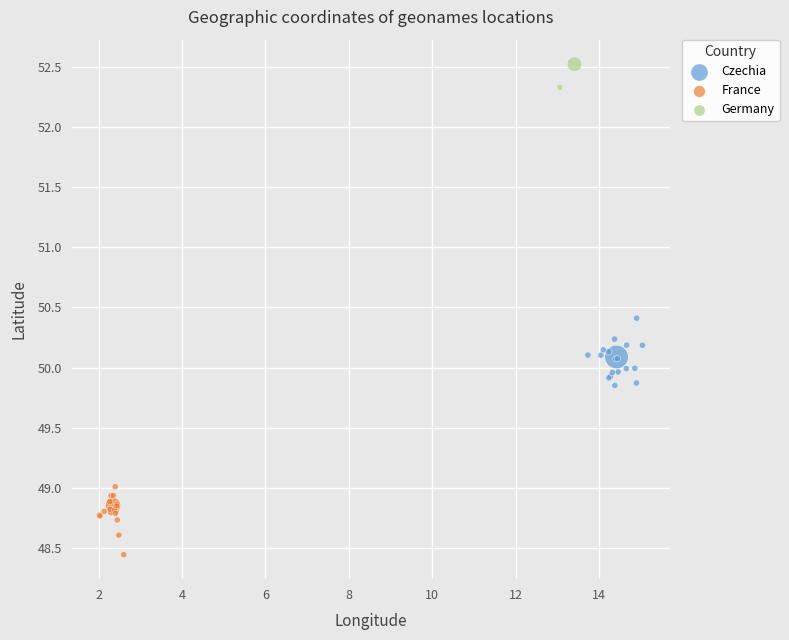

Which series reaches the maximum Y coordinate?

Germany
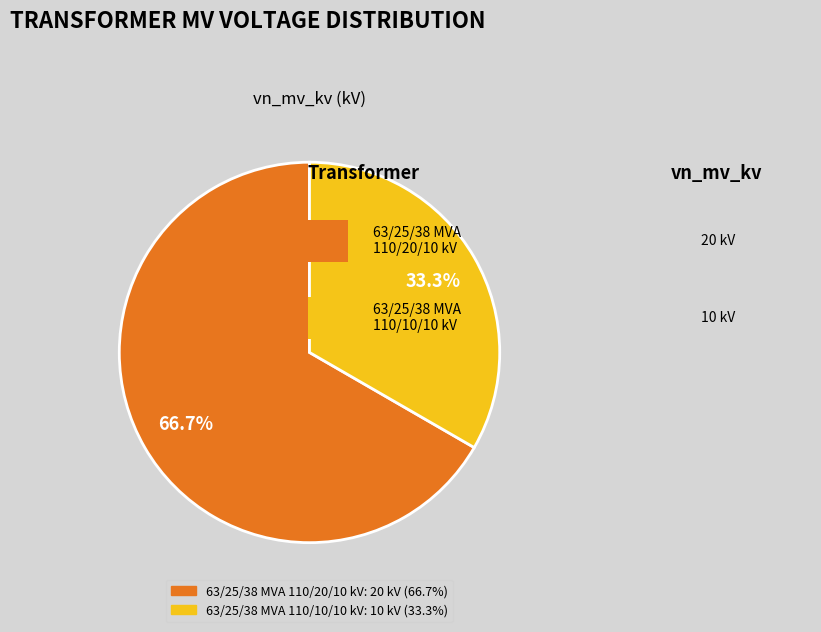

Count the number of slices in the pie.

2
•••••
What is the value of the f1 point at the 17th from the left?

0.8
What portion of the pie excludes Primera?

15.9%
•••••
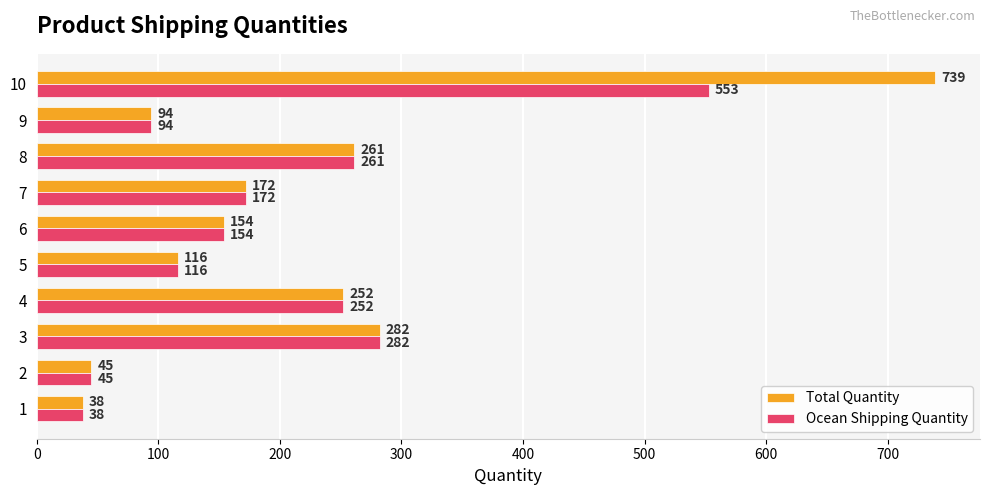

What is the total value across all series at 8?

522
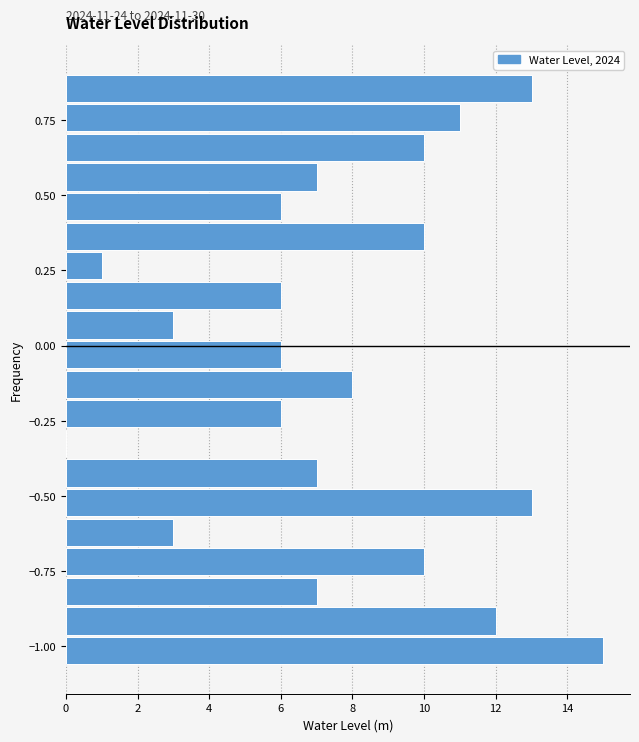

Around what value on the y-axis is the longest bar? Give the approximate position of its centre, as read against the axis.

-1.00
•••••
Consigne:
Présentez en tableau Markdown les lignes comprises entre celle qui contient « What is the value » et celle qui contient « What portion of the pie excludes Primera? », ces deux lignes incluses et les lignes vides omises. Donnez au tableau deux colonnes, Numéro et Ligne.

Réponse ci-dessous:
| Numéro | Ligne |
|---|---|
| 1 | What is the value of the f1 point at the 17th from the left? |
| 2 | 0.8 |
| 3 | What portion of the pie excludes Primera? |